И над ними, как мрачный монумент, возвышался майор Хасавов. Он стоял у стола, его бесстрастное лицо казалось высеченным из того же камня, что и руины города снаружи. Лишь глубокие тени под глазами и едва заметная дрожь в сведенных за спиной руках выдавали чудовищную тяжесть, которую он взвалил на себя.
– Смирно, – его голос, тихий, но режущий, как лезвие, заставил всех вытянуться, хотя это было скорее рефлексом, чем осознанным действием. – Вы – группа "Кроты". Я – ваш командир на время выполнения задачи. Майор Хасавов. Забудьте звания друг друга. Сейчас они не важны. Важны только ваши позывные, навыки и способность не сдохнуть в ближайшие сутки.
Он медленно обвел взглядом каждого. Его взгляд был как рентген – холодный, проникающий, лишенный жалости, но и без презрения. Он видел их страх. Он его требовал. Без страха не было бы воли его преодолеть.
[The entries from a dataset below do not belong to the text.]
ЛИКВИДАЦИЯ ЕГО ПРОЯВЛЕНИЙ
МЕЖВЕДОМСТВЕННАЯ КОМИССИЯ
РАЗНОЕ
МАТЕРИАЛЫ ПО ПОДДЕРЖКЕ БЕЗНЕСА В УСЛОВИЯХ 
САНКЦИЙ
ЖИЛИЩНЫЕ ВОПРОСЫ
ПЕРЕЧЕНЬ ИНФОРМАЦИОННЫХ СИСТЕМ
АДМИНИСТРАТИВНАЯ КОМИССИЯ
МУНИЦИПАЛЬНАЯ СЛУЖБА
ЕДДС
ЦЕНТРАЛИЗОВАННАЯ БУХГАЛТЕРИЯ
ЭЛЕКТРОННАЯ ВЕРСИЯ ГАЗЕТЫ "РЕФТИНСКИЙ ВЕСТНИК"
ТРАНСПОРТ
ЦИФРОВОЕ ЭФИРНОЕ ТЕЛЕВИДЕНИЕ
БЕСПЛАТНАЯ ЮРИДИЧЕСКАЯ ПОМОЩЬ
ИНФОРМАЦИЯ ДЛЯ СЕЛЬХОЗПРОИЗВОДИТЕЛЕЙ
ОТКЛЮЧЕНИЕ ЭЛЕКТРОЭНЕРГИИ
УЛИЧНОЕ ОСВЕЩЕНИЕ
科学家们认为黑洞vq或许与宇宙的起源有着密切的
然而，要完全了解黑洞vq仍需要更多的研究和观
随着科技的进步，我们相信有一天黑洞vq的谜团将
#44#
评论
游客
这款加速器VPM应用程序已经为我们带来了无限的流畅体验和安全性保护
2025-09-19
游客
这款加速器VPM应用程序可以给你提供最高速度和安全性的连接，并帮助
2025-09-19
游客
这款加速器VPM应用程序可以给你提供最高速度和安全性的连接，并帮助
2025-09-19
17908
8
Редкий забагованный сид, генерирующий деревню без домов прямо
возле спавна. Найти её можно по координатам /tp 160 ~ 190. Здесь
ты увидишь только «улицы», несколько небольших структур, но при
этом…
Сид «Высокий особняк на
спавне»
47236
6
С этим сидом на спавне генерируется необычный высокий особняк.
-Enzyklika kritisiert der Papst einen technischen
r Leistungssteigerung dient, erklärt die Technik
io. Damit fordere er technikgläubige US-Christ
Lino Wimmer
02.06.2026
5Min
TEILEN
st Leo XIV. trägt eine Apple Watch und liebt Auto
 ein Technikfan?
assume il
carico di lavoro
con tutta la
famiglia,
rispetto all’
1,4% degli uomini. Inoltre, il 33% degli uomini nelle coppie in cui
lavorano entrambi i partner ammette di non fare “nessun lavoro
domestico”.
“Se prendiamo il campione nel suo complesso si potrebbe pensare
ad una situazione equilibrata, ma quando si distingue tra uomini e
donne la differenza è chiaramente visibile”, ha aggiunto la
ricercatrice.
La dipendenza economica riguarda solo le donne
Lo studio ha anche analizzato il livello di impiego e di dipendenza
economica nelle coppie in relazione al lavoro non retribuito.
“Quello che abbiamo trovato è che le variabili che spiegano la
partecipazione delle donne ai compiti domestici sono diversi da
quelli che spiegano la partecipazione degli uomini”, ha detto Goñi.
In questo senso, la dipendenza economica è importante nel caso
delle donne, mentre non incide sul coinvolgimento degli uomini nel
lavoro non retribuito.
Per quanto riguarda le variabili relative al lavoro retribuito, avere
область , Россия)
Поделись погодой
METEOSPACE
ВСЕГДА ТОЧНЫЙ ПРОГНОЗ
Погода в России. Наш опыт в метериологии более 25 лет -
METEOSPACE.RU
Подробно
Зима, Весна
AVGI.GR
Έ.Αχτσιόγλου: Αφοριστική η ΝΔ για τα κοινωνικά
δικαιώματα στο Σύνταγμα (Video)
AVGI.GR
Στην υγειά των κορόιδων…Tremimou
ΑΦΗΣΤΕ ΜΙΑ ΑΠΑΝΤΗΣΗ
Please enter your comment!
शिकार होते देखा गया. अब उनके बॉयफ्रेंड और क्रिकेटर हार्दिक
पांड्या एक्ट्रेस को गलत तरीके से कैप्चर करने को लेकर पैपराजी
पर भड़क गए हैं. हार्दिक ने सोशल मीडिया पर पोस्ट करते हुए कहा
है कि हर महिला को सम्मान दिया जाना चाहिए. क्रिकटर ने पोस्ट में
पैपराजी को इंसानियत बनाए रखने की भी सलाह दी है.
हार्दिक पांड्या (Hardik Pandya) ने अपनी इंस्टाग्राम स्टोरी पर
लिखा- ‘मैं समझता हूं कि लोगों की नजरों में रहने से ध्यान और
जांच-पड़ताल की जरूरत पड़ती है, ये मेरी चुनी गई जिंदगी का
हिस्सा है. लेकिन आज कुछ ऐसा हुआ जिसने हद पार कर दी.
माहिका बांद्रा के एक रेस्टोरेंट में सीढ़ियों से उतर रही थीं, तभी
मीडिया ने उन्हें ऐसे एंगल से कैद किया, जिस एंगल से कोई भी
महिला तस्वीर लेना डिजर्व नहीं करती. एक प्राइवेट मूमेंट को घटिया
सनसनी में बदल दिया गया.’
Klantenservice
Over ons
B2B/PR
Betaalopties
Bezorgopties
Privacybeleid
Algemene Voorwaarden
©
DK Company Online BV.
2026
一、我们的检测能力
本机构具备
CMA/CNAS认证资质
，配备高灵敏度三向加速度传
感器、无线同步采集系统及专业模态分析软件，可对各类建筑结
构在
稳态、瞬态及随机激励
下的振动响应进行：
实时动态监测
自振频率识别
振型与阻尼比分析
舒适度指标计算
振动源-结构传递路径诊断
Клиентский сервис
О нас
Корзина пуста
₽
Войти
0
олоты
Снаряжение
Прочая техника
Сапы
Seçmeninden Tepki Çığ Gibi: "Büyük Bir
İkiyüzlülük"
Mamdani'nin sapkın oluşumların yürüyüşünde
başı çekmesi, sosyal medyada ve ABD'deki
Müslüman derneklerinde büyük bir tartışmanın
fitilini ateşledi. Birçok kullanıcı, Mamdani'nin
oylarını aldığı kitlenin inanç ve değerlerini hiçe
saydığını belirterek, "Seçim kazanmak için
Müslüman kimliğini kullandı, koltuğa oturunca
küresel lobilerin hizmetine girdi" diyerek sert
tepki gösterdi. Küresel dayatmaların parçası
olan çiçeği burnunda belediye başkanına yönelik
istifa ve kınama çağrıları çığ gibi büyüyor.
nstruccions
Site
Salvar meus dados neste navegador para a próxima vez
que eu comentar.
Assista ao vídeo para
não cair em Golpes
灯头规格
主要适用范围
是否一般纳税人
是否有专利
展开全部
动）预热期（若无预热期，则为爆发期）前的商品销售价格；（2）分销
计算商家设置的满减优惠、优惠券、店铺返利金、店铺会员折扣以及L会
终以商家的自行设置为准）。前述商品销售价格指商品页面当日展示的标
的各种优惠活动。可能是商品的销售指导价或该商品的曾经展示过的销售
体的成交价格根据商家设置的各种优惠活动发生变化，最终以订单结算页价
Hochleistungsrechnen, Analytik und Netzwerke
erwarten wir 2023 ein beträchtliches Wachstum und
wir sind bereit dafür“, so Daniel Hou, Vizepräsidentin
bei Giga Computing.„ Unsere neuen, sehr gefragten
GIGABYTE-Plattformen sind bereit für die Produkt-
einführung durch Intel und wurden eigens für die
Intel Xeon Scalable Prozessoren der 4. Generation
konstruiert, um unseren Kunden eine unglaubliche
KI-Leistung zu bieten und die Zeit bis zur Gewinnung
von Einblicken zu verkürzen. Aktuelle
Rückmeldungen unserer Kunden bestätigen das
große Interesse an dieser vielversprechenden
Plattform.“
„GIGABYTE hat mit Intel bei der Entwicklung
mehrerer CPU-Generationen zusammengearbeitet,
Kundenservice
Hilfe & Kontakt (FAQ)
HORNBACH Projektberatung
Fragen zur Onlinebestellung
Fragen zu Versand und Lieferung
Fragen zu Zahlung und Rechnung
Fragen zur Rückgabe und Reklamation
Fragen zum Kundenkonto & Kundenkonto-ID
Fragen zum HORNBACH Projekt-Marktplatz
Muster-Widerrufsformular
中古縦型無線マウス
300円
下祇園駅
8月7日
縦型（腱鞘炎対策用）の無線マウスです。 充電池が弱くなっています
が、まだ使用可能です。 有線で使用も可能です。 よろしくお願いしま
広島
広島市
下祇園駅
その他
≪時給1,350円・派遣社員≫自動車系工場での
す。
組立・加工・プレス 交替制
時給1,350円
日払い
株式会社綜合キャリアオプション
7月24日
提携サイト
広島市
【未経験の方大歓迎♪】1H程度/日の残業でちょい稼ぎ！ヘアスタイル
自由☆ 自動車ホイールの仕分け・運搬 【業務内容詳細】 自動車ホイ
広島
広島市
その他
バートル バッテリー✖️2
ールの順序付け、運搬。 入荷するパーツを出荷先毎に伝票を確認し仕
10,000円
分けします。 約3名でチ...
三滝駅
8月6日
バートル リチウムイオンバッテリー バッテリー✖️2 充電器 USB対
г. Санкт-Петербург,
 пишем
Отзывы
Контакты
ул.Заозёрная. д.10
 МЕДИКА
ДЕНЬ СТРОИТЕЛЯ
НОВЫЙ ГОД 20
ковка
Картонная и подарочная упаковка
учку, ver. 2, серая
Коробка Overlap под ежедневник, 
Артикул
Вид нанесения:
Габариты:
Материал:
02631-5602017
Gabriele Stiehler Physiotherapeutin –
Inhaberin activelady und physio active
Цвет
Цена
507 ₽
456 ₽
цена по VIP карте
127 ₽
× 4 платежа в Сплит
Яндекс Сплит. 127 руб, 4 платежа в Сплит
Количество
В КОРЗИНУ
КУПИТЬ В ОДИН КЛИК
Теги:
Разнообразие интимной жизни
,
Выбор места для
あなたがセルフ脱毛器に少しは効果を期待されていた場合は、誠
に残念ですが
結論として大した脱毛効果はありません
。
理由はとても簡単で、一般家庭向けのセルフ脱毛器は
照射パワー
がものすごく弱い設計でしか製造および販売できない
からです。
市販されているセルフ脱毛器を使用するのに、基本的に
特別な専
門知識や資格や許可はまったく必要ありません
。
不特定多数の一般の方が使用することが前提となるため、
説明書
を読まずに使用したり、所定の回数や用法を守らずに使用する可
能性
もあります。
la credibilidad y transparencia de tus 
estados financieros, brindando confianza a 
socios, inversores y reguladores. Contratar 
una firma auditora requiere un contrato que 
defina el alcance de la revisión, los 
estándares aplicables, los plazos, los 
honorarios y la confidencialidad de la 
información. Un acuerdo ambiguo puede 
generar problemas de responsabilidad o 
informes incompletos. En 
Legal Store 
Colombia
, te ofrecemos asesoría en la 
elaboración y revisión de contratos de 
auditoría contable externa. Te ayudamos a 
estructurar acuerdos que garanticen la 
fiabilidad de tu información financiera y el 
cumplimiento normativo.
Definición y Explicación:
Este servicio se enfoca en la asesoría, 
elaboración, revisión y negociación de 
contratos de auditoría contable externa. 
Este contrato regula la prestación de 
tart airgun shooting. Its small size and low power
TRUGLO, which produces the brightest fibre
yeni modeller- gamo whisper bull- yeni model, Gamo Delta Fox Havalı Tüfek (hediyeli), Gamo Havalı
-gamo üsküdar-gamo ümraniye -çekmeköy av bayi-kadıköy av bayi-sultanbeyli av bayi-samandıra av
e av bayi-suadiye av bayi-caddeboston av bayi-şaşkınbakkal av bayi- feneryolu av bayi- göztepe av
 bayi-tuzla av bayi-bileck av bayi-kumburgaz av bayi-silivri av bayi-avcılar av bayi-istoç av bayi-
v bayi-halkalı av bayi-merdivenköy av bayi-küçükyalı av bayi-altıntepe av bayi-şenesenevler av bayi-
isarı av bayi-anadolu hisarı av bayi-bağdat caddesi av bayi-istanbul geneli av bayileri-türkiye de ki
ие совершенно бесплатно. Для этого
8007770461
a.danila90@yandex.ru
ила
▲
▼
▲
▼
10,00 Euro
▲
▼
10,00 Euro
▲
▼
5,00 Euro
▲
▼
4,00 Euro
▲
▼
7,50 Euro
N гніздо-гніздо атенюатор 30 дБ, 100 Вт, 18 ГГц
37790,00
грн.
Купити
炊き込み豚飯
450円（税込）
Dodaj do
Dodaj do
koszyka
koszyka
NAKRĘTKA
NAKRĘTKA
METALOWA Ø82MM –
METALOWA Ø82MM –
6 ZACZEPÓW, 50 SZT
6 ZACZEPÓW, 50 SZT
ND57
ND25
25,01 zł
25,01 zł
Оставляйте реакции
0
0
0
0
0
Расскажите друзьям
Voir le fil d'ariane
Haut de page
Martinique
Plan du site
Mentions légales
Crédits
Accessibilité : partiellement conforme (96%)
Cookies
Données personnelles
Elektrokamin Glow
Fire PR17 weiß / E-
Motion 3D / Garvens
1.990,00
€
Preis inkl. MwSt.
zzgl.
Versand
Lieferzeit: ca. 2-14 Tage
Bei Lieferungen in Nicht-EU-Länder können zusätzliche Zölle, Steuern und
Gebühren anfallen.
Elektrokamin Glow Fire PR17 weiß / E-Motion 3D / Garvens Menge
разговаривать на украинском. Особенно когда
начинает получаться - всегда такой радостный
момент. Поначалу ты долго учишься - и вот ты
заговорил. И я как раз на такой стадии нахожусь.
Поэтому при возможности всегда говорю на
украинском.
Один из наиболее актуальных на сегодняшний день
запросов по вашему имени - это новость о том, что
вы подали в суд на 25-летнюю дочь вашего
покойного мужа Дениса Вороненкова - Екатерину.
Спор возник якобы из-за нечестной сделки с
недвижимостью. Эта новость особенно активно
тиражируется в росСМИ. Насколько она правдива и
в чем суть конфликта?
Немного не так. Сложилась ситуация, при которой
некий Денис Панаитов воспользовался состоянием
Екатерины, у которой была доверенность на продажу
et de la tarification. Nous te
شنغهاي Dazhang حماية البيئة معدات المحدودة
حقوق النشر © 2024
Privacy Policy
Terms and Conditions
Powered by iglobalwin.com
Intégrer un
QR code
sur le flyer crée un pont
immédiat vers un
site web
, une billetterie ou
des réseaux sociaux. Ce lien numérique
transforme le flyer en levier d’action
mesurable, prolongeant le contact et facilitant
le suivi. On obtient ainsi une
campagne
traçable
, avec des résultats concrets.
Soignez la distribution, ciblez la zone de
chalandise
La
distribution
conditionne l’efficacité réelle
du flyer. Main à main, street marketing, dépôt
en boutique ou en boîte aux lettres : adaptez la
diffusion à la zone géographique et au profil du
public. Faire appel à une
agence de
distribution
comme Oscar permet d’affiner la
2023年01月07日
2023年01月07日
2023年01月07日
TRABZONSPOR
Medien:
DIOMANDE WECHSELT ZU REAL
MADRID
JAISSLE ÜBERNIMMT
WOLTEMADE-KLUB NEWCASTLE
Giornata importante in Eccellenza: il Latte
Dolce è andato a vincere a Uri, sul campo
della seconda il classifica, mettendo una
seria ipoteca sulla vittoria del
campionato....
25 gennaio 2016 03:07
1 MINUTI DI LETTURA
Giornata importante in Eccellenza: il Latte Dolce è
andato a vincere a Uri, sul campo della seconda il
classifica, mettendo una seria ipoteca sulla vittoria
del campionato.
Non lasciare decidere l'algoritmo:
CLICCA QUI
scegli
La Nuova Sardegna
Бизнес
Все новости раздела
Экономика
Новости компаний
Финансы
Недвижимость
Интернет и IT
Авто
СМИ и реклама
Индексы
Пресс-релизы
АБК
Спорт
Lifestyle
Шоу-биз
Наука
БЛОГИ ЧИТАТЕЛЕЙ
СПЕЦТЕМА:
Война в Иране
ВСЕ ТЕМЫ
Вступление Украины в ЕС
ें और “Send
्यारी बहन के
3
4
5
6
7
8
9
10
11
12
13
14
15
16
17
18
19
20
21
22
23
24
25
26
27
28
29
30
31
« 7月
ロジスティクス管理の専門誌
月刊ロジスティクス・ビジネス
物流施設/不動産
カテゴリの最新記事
– Вы уже знаете основу, – продолжил Хасавов. – Но знание и осознание – разные вещи. Повторю для ясности. Задача: Проникнуть в тыл противника на территории завода "Красный Молот". Способ проникновения: Магистральный газопровод диаметром восемьсот миллиметров. Длина участка: Пятнадцать километров. Ориентировочное время в пути: От двенадцати до двадцати часов. Может быть больше. Может быть… никогда.
Он сделал паузу, давая цифрам осесть в сознании. Пятнадцать километров. Двенадцать часов. Восемьсот миллиметров. Цифры обретали жуткую физичность.